Entrevista: Paulo
Cardoso, astrólogo português
Por George Jorge e Márcia Bernardo

O astrólogo
português Paulo Cardoso nos concedeu esta entrevista exclusiva
no final do ano passado (2010) quando estava prestes a publicar sua
nova obra sobre Fernando Pessoa. Paulo que nasceu e vive em Lisboa,
é um dos mais renomados astrólogos em seu país,
além de pintor e ensaísta, publicou por volta de 33 livros.
Nosso interesse nessa entrevista é saber sobre o desenvolvimento
da Astrologia em Portugal e também sobre o vasto material de
Fernando Pessoa no qual teve acesso.
O autor acabou de lançar “Fernando Pessoa – cartas
astrológicas” (Ed. Bertrand) junto com Jerônimo Pizarro,
um reputado pessoano, doutor pelas Universidades de Harvard e de Lisboa.
O livro trata da interpretação das cartas astrológicas
de FP sobre personalidades mundiais, Portugal, dos seus heterônimos
e como a Astrologia se insinua na obra de um dos maiores poetas portugueses.
Fernando
Antônio Nogueira Pessoa (13/06/1888 - 30/11/1935).

Mapa astrológico de Fernando Pessoa
feito pelo próprio
Fernando
Pessoa
Nascido sob o signo de
Gêmeos, ascendente em Escorpião e a Lua em Leão,
Fernando Pessoa apresenta em seu mapa astrológico as configurações
de quem naturalmente possui um comportamento introvertido. A posição
de seu Sol em Gêmeos, signo da comunicação e dos
escritos, na casa 8 (setor do Escorpião) e o Ascendente em Escorpião
reforça e retrata a densidade e a intensidade de quem viveu uma
vida com muitos questionamentos e a busca do desconhecido. Seu próprio
signo de nascimento não poderia ser outro, de muitas facetas,
para ter criado tantos heterônimos para, quem sabe, expor suas
múltiplas faces ou encarnações.
ENTREVISTA
Astrólogo, pintor e ensaísta, publicou até ao momento
30 livros. Oriundo de uma família de músicos e artistas
plásticos, Paulo Cardoso nasceu e vive em Lisboa
EM - Como a Astrologia é vista
em Portugal?
PC - Portugal ainda é um país muito tradicionalista.
Há trinta e tal anos atrás, quando comecei a trabalhar
mais activamente nesta área, ainda o era muito mais. Os primeiros
anos foram bastante difíceis, pois havia um preconceito muito
maior e uma grande desconfiança em relação a tudo
aquilo que o estado, a Igreja Católica ou a tradição
não via com bons olhos (tínhamos acabado de sair de uma
ditadura de várias décadas e que tinha exercido uma censura
feroz sobre o livre pensamento, a cultura, etc.).
Hoje esta situação alterou-se muito, e, em certos casos,
virou no oposto. Há um grande número de pessoas a interessar-se
por estas filosofias e, em quase todos os bairros da cidade existem
escolas de diversos saberes. Isso dispersa um pouco os interessados
pois já não têm noção daquilo que
é mais credível, mais profundo ou mais superficial. Com
tanta oferta, em certos casos, quase se tornou um negócio, e
é mais difícil perceber quem são os bons profissionais
dentro destes ramos.

LISTAGEM FORNECIDA:
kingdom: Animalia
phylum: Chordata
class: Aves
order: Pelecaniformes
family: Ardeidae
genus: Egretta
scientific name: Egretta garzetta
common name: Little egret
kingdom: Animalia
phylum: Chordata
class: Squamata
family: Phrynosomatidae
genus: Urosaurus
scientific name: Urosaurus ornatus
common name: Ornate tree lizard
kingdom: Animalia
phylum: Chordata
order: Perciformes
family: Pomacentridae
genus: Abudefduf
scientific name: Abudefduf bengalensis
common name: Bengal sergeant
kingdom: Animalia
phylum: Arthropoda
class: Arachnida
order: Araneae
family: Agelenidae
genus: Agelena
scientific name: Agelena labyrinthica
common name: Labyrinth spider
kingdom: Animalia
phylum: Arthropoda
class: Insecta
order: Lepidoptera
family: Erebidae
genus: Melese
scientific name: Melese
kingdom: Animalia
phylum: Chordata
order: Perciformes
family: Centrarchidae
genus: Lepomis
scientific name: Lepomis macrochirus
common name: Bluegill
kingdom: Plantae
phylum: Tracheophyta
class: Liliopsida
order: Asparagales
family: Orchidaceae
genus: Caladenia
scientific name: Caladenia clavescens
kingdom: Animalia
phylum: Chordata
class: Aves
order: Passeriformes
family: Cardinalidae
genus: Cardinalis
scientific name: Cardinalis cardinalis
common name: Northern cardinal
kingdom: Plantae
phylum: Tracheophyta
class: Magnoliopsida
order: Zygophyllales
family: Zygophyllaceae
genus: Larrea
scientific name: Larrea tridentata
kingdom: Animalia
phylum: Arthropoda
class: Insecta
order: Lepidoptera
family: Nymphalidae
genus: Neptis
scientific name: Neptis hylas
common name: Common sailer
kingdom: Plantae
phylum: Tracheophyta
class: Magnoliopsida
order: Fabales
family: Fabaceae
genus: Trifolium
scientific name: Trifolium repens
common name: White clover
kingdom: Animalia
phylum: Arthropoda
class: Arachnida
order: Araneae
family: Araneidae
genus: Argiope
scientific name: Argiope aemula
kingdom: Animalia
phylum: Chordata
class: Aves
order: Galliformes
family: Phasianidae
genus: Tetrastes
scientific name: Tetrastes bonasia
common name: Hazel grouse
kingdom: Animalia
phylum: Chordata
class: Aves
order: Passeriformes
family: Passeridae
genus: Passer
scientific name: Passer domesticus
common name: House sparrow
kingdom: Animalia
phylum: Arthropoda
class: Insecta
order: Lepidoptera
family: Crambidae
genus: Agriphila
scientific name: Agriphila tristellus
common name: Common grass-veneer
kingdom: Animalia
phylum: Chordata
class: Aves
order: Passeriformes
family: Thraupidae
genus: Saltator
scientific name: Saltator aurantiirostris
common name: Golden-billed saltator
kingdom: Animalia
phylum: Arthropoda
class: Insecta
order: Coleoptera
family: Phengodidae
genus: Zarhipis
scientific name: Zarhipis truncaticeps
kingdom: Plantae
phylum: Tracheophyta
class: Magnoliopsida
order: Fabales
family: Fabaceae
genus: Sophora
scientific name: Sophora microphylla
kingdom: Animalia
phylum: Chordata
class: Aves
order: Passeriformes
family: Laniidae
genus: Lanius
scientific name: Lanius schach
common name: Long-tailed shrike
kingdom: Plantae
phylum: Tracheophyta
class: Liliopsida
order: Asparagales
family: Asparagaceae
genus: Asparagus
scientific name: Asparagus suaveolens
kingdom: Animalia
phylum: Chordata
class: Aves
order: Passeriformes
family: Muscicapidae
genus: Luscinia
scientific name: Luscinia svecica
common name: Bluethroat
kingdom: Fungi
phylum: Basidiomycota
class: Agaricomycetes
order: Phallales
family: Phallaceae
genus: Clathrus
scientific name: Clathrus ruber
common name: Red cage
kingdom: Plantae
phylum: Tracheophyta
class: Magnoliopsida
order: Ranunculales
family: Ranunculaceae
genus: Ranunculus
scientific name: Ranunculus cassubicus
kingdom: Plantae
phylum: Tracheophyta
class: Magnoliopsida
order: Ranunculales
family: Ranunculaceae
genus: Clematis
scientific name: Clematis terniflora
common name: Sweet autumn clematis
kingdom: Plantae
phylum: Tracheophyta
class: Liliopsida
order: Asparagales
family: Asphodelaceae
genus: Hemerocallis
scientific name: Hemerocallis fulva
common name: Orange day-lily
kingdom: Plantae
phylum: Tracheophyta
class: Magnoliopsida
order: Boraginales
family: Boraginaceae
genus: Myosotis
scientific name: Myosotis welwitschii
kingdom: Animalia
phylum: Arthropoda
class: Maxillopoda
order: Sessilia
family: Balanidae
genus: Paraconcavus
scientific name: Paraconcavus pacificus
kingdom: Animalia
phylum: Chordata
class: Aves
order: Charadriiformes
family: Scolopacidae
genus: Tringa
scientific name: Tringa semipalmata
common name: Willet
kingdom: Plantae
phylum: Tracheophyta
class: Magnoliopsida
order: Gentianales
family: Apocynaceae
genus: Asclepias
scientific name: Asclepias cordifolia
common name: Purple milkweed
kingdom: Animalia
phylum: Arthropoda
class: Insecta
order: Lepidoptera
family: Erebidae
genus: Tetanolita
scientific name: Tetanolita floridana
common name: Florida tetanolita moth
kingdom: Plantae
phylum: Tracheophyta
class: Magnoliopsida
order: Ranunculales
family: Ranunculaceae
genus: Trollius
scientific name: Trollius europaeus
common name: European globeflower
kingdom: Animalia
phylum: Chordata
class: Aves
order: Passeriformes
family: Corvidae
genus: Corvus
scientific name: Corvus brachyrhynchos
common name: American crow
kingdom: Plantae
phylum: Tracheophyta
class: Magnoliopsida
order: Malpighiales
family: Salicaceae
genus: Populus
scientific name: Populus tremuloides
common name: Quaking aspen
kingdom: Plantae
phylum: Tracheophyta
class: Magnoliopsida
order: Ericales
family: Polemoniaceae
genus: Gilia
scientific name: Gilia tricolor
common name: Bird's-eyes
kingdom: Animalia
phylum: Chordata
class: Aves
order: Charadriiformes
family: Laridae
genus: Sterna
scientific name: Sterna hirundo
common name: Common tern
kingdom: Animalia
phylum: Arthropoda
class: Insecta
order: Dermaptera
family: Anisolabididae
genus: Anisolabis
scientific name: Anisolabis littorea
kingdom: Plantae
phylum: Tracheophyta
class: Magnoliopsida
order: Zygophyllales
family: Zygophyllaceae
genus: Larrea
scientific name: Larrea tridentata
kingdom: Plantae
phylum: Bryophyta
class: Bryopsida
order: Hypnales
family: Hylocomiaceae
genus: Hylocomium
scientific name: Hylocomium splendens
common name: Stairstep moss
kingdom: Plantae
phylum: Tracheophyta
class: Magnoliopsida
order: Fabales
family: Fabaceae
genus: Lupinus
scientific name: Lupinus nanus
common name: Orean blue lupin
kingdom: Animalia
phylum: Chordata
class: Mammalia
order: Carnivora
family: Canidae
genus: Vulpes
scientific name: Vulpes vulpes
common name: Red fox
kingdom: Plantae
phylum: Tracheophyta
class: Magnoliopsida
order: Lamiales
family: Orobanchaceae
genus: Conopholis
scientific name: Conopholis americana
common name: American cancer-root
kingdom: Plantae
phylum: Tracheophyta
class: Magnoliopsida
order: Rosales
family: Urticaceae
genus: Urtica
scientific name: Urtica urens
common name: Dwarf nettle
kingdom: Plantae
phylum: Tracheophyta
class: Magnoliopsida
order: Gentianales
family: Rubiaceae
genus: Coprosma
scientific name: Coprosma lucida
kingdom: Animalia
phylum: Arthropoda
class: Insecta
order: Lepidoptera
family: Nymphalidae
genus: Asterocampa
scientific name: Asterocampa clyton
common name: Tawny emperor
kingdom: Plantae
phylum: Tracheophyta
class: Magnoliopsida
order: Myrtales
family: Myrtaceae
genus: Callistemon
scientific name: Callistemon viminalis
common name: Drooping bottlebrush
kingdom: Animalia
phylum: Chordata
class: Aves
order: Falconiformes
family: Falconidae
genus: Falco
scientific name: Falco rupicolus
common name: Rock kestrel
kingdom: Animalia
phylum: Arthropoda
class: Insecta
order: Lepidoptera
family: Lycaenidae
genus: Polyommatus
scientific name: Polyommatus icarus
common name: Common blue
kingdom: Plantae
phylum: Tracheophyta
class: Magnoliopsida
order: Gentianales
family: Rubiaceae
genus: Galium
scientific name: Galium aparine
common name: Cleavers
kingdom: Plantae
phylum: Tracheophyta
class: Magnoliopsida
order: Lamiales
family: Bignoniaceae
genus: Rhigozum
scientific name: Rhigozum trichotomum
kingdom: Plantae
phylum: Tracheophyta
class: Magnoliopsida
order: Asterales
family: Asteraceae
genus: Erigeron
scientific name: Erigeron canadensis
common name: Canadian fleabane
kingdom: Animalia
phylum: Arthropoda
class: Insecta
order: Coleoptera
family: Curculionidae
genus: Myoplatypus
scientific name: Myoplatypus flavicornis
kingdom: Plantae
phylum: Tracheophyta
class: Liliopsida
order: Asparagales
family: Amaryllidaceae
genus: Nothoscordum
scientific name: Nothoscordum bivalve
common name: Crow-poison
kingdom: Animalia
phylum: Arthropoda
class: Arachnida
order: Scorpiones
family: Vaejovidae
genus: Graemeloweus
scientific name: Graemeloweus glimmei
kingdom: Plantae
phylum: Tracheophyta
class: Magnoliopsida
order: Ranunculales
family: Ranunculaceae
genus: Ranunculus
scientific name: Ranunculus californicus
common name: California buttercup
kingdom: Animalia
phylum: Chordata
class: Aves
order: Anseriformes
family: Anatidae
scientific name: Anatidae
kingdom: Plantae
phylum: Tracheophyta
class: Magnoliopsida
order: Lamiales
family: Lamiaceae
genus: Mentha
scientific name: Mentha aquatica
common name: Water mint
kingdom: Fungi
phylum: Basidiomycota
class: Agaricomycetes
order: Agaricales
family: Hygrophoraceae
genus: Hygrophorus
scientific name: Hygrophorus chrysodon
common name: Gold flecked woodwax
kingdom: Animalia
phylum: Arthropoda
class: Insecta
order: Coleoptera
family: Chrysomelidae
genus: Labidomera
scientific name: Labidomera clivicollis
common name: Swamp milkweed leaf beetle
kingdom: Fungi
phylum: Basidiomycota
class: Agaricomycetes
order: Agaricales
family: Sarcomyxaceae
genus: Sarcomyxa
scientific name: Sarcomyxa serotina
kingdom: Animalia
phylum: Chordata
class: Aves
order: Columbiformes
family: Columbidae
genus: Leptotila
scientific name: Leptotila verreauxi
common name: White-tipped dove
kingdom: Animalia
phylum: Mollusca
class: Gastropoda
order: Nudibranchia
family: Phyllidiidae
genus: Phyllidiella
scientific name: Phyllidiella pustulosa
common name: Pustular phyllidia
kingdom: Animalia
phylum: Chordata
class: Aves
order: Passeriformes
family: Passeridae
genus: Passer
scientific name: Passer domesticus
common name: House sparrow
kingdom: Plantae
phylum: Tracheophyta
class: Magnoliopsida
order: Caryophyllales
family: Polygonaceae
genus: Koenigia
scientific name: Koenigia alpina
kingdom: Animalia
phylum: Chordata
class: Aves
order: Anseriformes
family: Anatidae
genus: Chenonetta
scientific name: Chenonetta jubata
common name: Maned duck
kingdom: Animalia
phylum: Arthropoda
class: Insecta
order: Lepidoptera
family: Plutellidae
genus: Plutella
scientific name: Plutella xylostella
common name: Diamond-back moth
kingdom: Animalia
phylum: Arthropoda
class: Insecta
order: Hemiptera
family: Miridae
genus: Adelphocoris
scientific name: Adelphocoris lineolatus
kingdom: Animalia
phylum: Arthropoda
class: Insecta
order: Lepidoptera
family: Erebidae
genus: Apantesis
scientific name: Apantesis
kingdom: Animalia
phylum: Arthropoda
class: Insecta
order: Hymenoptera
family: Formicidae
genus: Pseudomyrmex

ENUNCIADO 1: Por favor, liste as posições astrológicas que a entrevista com Paulo Cardoso atribui ao mapa de Fernando Pessoa.
ENUNCIADO 2: Cite da entrevista com Paulo Cardoso tudo o que vai de "Nosso interesse nessa" até "maiores poetas portugueses.".
ENUNCIADO 3: Prolongue a entrevista com Paulo Cardoso a partir do ponto em que ela termina.

RESULTADO 1:
- Sol em Gêmeos, na casa 8
- Ascendente em Escorpião
- Lua em Leão

RESULTADO 2:
Nosso interesse nessa entrevista é saber sobre o desenvolvimento
da Astrologia em Portugal e também sobre o vasto material de
Fernando Pessoa no qual teve acesso.
O autor acabou de lançar “Fernando Pessoa – cartas
astrológicas” (Ed. Bertrand) junto com Jerônimo Pizarro,
um reputado pessoano, doutor pelas Universidades de Harvard e de Lisboa.
O livro trata da interpretação das cartas astrológicas
de FP sobre personalidades mundiais, Portugal, dos seus heterônimos
e como a Astrologia se insinua na obra de um dos maiores poetas portugueses.

RESULTADO 3:
EM
- Quais trabalhos você exerce com a Astrologia?
PC - Deixei de dar consultas há quase quinze
anos para me dedicar, quase em exclusivo ao ensino da Astrologia. Embora
já desse aulas havia vários anos, só nessa altura
me concentrei em criar um Curso, com vários anos lectivos, uma
estrutura, uma sequência didáctica e capaz de dar aos alunos
uma visão simultaneamente teórica e prática sobre
a Astrologia. Para mim, ensinar técnicas de aconselhamento é
tão importante como responsabilizar os meus alunos por aquilo
que eles dirão aos seus consultantes, e o modo como o farão.
Dei quase vinte mil consultas e muitas das pessoas com quem falei vinham
traumatizadas por frases ou más interpretações
que lhes tinham sido feitas por outros indivíduos, que em muitos
casos se diziam astrólogos sem o serem na verdade, sem terem
sequer levantado o horóscopo pessoal do “cliente”.
Dentro da Astrologia escrevo livros, dou conferências, promovo
palestras, cursos e outros acontecimentos culturais no meu espaço,
em Lisboa.
EM
- Como ocorreram suas investigações de Fernando Pessoa?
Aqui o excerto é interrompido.